Start of Excerpt
Overall, we may not be able to avoid significant product liability exposure. A product liability claim could hurt our financial performance. Even if we ultimately avoid financial liability for this type of exposure, we may incur significant costs in defending ourselves that could hurt our financial performance and condition.

 

Our customers generally are not obligated to continue purchasing products from us.

 

Most of our customers are retailers or distributors that buy from us under purchase orders, and we generally do not have long-term agreements with or commitments from these customers for the purchase of products. We cannot provide assurance that our customers will maintain or increase their sales volumes or orders for the products supplied by us or that we will be able to maintain or add to our existing customer base. Decreases in our customers’ sales volumes or orders for products supplied by us may have a material adverse effect on our business, financial condition or results of operations.

 

If we face labor shortages or increased labor costs, our results of operations and our growth could be adversely affected.

 

Labor is a significant component of the cost of operating our business. Our ability to meet our labor needs while controlling labor costs is subject to external factors, such as employment levels, prevailing wage rates, minimum wage legislation, union activities, changing demographics, health and other insurance costs and governmental labor and employment requirements. In the event of increasing wage rates, if we fail to increase our wages competitively, the quality of our workforce could decline, while increasing our wages could cause our earnings to decrease. If we face labor shortages or increased labor costs because of increased competition for employees from our competitors and other industries, higher employee-turnover rates, or increases in the federal- or state-mandated minimum wage, change in exempt and non-exempt status, or other employee benefits costs (including costs associated with health insurance coverage or workers’ compensation insurance), our operating expenses could increase and our business, financial condition and results of operations could be materially and adversely affected.
End of Excerpt
Short problem 1 →
Translate this sentence from the risk factors excerpt into Spanish: "Our customers generally are not obligated to continue purchasing products from us."
Short problem 2 →
Answer these questions from the risk factors excerpt:
(a) What kinds of businesses make up most of the company's customers?
(b) How does the excerpt describe labor's share of the cost of operating the business?
(c) Even if the company ultimately avoids financial liability for product liability exposure, what might it still incur?
Base your answers solely on the risk factors excerpt.
Start of Given data
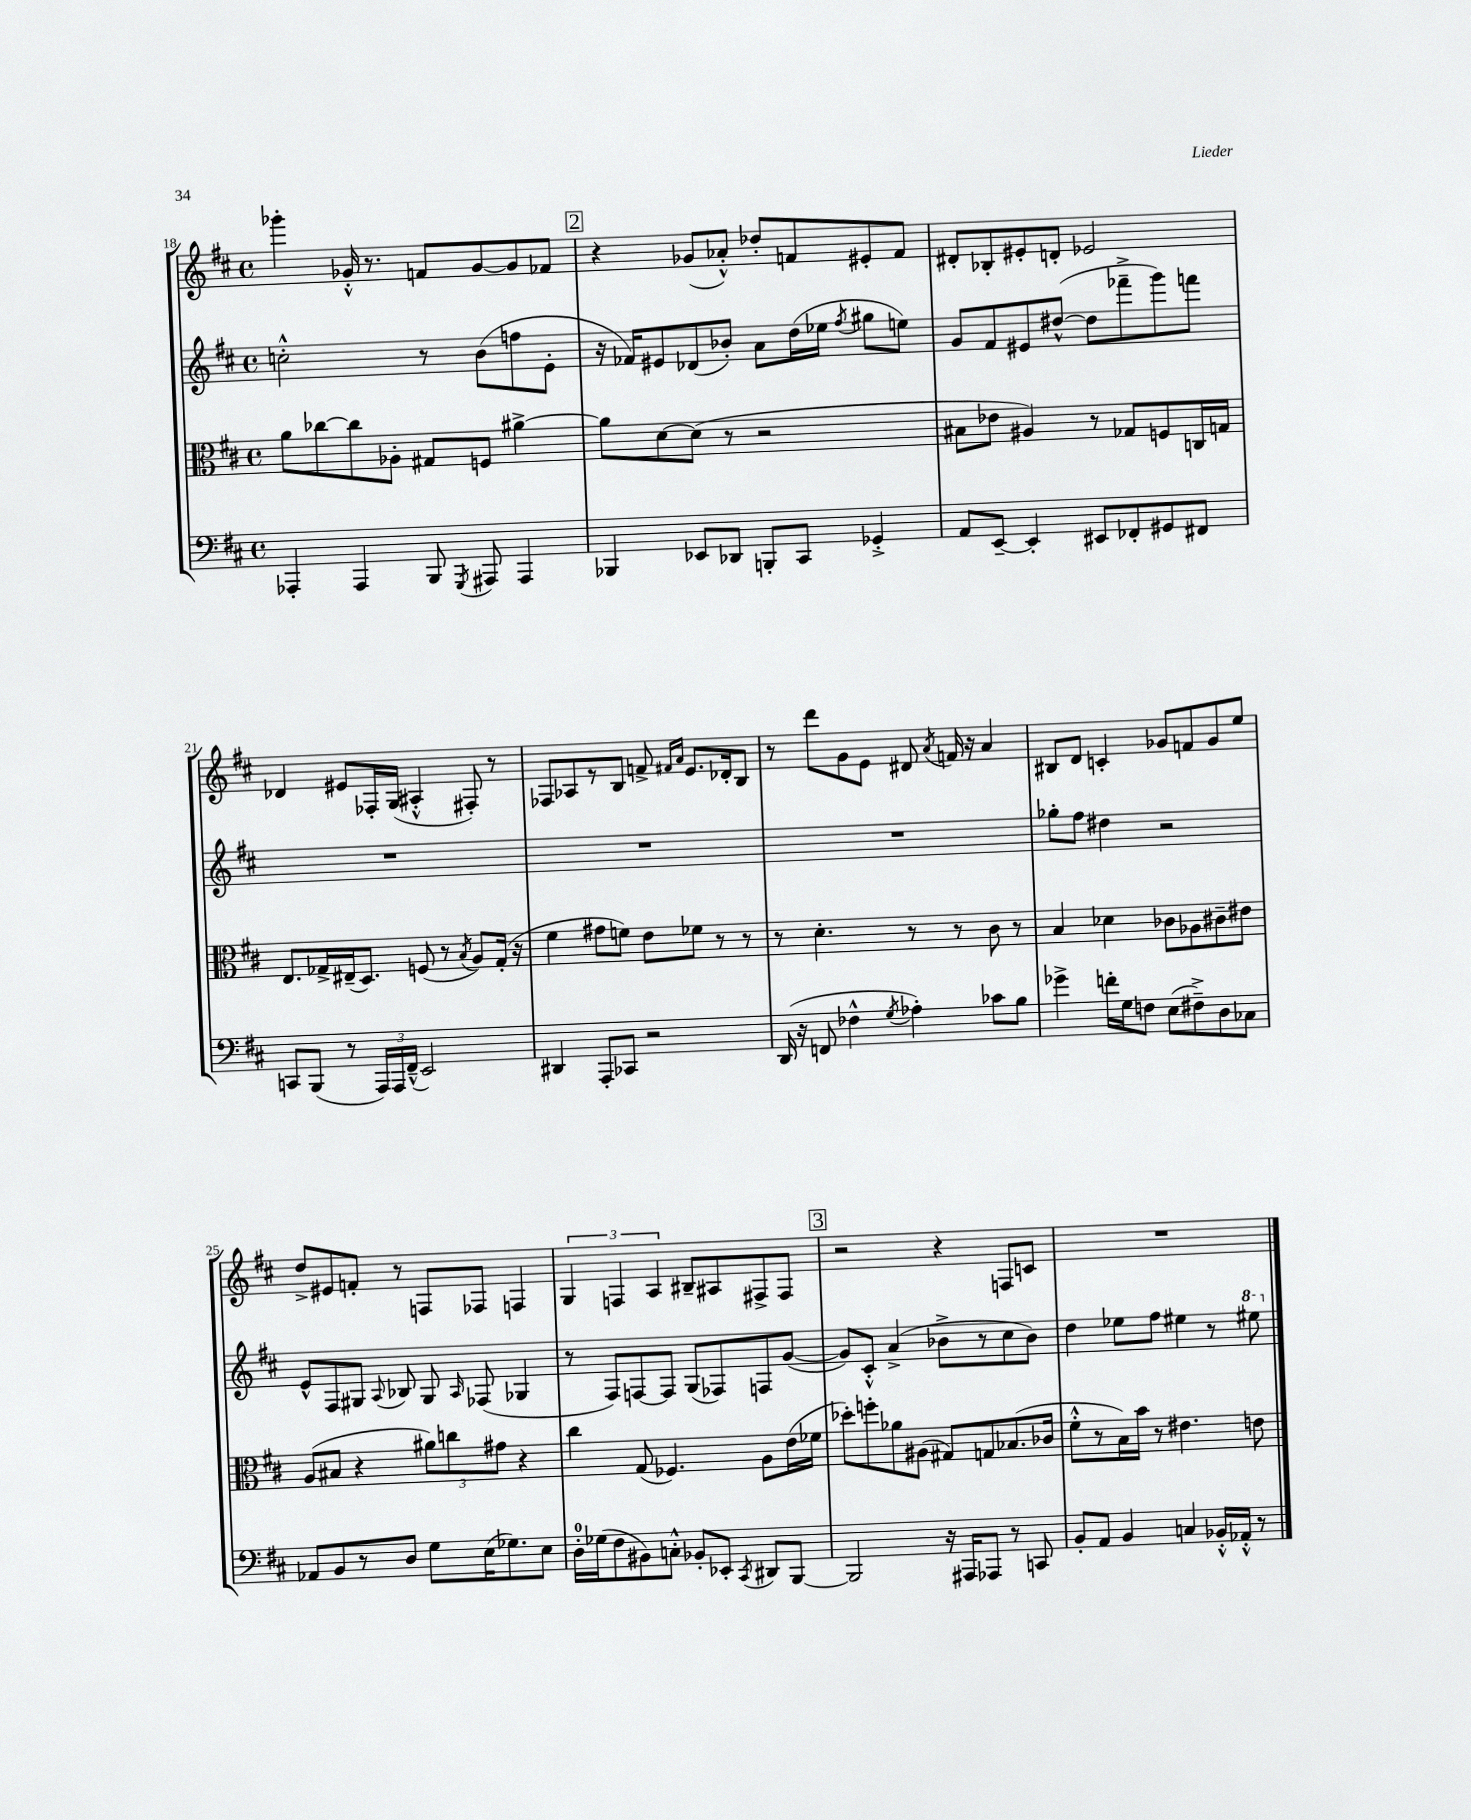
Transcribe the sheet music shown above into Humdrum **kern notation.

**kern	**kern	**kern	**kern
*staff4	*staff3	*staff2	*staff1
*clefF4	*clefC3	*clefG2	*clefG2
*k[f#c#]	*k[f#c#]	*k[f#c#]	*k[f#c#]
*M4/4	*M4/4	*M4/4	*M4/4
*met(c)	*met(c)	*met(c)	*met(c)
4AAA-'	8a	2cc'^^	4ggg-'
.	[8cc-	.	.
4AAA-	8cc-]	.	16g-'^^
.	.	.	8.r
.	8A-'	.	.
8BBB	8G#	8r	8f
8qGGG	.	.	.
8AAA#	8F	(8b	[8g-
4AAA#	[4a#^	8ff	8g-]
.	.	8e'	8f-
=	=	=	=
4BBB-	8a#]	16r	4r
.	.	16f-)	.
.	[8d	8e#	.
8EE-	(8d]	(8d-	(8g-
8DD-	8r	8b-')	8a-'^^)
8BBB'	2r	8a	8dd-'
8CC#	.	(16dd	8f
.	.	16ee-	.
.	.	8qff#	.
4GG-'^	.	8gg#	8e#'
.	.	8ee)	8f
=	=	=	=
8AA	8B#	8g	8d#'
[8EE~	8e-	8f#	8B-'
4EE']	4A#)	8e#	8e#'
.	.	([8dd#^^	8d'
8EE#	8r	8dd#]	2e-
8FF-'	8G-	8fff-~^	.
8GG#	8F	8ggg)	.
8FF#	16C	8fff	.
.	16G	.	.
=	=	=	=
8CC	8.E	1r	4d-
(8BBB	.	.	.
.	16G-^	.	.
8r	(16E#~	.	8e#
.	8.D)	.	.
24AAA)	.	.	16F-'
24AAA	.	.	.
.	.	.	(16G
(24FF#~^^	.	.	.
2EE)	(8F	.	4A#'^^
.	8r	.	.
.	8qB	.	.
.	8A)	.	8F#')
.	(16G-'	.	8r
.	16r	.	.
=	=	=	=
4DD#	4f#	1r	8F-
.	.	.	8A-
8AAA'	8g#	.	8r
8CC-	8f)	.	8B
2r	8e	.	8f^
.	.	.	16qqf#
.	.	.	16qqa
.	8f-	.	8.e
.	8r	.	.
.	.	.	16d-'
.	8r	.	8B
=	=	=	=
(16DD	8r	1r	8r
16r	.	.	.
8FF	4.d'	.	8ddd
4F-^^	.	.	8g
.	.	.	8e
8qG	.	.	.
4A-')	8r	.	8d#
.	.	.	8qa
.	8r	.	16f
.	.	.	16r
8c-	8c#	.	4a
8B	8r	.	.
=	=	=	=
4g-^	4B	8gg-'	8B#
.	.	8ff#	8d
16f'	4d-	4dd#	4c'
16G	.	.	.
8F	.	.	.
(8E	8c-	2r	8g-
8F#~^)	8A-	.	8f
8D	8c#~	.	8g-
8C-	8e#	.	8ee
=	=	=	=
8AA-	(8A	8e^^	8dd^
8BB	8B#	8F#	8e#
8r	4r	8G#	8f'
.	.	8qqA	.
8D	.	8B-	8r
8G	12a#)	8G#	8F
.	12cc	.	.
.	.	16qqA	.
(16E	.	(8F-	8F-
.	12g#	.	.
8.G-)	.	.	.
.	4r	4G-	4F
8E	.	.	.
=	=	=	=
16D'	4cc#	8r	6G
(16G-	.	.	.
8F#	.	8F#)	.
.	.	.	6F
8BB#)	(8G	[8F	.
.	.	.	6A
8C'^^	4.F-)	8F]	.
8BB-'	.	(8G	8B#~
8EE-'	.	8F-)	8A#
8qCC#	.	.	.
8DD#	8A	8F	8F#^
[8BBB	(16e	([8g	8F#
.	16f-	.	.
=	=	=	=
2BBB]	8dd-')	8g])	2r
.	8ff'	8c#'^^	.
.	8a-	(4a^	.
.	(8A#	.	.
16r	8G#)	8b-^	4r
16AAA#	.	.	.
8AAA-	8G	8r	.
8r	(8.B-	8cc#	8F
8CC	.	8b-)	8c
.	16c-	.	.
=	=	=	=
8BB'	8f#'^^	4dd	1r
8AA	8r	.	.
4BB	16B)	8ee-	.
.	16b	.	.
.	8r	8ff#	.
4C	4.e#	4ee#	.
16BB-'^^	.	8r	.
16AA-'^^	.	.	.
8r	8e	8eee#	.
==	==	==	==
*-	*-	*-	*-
End of Given data
Start of Given data
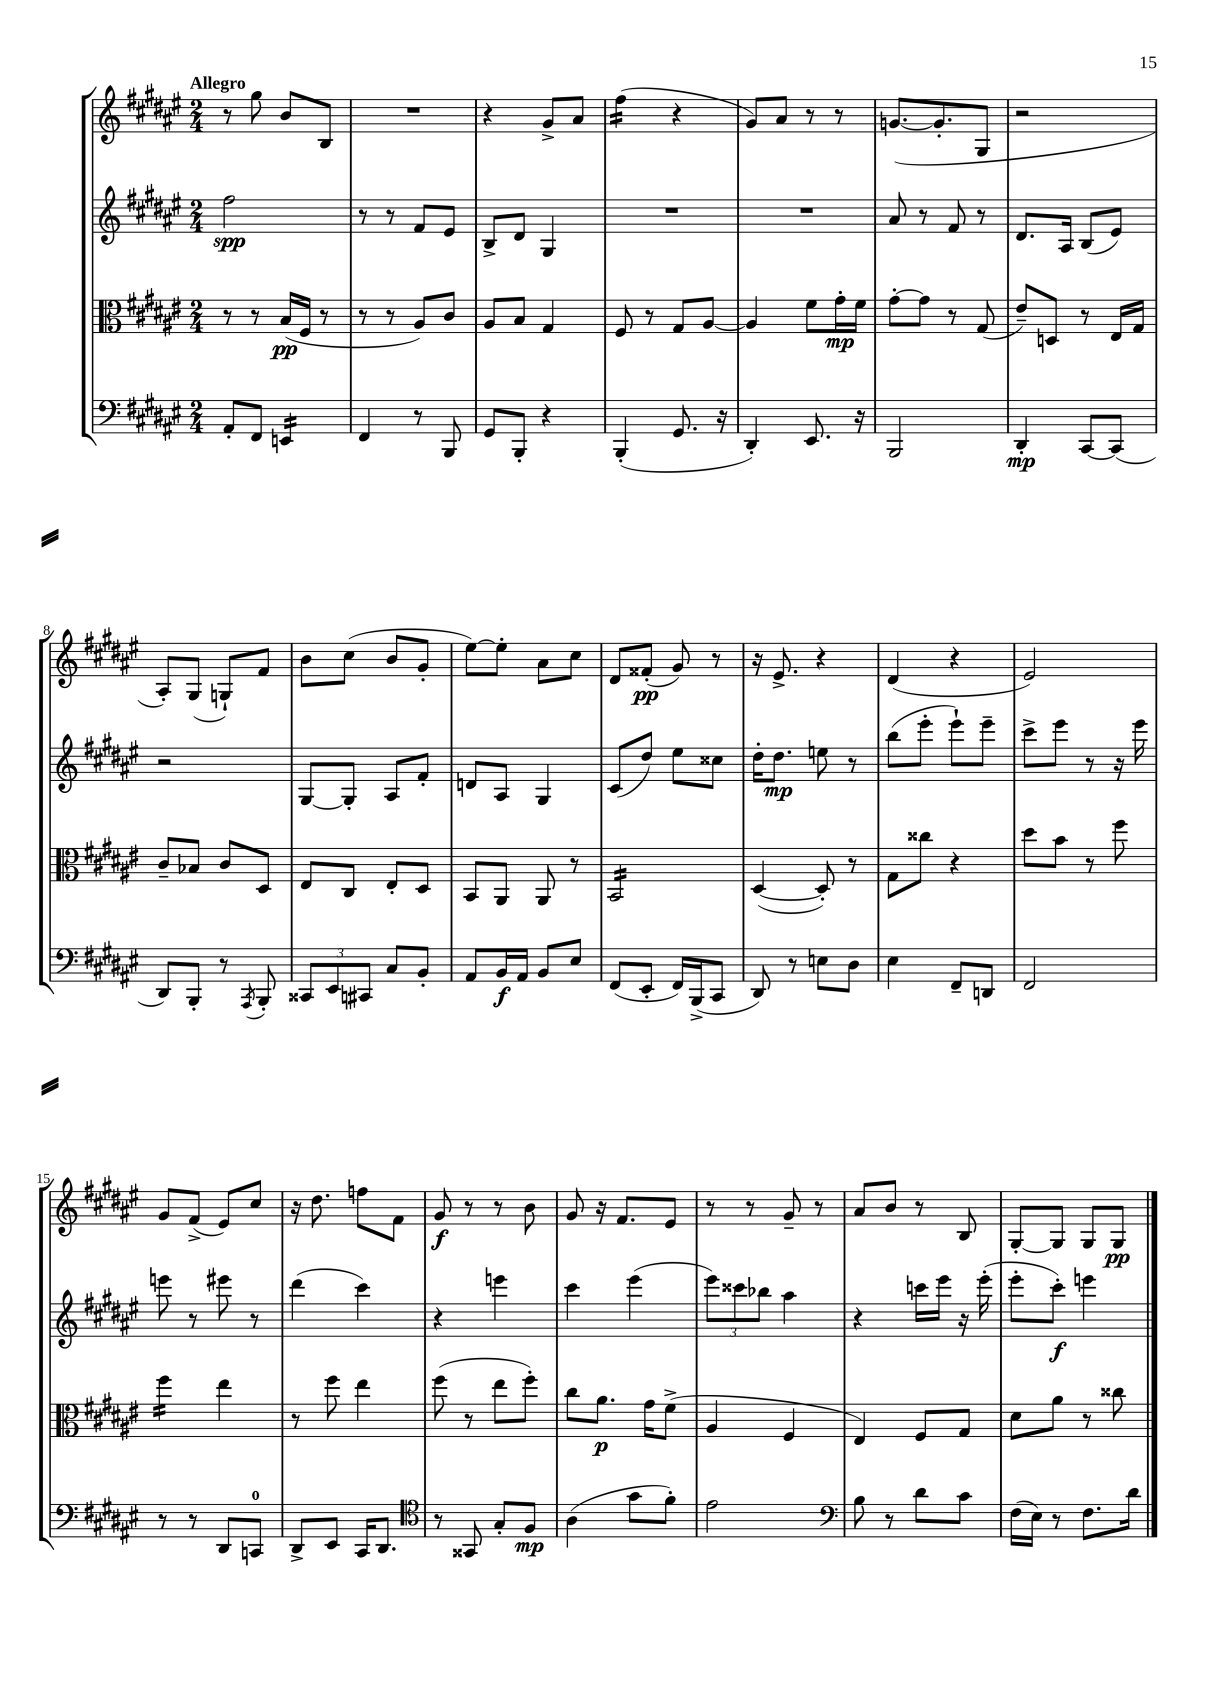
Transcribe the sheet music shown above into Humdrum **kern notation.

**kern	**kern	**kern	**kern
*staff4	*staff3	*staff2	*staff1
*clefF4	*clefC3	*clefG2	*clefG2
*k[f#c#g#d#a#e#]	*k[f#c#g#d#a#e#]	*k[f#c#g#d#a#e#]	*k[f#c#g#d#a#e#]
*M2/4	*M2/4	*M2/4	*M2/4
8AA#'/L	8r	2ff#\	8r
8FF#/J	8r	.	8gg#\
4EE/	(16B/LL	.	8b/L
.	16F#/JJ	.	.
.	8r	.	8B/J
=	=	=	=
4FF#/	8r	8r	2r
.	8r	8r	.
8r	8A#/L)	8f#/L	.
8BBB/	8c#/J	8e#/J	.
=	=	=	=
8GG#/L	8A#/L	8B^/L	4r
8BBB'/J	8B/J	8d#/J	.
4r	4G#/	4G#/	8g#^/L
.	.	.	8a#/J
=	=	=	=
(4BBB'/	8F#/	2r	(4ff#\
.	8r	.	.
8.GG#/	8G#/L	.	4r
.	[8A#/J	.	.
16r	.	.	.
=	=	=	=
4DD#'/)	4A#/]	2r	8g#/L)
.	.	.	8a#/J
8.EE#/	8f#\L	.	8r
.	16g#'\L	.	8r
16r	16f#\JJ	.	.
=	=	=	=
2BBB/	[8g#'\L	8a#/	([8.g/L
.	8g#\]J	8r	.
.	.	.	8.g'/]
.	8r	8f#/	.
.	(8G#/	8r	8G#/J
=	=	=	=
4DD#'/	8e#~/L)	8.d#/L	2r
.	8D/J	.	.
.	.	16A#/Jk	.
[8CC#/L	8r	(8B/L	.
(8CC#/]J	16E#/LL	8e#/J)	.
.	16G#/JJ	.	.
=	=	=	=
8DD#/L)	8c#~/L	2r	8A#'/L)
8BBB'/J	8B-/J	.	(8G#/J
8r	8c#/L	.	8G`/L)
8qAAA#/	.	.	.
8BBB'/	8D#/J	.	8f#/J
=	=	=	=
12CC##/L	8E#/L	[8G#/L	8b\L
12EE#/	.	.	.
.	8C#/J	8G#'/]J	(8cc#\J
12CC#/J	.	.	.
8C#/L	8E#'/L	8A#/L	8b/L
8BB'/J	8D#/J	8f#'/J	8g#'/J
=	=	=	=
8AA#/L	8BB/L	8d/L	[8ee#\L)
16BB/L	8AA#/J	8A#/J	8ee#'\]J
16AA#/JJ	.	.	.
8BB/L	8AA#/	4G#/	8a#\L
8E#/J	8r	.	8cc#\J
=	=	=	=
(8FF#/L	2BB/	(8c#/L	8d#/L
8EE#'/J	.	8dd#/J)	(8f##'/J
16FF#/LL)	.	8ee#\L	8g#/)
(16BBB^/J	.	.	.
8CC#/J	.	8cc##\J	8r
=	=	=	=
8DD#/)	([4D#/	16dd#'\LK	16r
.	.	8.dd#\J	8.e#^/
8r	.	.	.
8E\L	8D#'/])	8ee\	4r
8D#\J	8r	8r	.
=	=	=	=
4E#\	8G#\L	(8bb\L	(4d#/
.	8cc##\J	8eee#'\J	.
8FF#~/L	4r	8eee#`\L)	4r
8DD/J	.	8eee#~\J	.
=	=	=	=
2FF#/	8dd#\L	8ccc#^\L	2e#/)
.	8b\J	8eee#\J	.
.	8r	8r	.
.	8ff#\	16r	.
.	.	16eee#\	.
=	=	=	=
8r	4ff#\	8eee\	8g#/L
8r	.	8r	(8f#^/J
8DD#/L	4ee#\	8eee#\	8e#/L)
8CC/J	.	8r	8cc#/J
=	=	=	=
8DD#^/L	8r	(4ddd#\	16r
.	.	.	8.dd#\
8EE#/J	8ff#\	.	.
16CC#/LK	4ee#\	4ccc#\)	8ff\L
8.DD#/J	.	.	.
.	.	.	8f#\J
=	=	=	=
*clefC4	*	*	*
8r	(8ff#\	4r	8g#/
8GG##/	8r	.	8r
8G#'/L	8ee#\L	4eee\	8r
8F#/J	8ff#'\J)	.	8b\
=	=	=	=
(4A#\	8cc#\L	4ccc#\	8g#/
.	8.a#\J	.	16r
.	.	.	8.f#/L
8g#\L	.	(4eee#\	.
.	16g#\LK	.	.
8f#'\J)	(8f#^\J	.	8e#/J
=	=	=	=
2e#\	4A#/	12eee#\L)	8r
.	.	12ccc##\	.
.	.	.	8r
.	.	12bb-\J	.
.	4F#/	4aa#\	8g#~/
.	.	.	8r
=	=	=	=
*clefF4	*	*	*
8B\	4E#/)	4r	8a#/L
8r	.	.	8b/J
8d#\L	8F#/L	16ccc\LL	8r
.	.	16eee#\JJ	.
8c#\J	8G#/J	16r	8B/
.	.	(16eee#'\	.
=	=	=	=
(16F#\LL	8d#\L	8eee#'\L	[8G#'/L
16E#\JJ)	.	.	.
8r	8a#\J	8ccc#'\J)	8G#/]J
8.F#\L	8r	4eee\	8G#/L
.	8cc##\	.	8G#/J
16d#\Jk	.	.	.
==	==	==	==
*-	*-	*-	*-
End of Given data
Solution 1 →
Por lo general, nuestros clientes no están obligados a seguir comprándonos productos.

Solution 2 →
(a) Retailers or distributors.
(b) As a significant component.
(c) Significant costs in defending itself.